[Start of Attachment]

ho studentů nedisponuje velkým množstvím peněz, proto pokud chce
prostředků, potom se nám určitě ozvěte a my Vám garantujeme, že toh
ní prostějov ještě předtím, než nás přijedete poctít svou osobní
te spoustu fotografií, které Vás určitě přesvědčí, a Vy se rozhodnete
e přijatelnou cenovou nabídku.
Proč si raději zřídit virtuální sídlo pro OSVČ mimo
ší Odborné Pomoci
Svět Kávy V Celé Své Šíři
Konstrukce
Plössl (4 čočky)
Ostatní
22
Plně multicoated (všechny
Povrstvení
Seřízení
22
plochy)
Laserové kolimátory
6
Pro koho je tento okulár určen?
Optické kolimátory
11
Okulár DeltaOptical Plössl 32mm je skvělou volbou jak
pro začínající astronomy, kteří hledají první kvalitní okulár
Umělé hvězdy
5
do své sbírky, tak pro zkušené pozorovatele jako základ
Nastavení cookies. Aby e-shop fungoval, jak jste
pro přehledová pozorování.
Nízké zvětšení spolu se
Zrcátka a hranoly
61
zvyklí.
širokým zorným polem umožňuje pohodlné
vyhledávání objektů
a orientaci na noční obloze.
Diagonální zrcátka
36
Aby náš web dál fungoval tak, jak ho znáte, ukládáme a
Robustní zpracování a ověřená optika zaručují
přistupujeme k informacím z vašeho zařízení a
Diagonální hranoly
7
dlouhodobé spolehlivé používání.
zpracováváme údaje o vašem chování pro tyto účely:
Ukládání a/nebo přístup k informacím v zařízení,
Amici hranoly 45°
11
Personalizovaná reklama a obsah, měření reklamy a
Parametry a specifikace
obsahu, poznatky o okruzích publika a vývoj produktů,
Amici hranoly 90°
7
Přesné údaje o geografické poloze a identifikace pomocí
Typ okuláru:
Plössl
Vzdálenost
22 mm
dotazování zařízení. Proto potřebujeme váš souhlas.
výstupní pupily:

[End of Attachment]

Which of the lines in the material above contain "údaje"? Copy each one out.

Task solution:
zpracováváme údaje o vašem chování pro tyto účely:
Přesné údaje o geografické poloze a identifikace pomocí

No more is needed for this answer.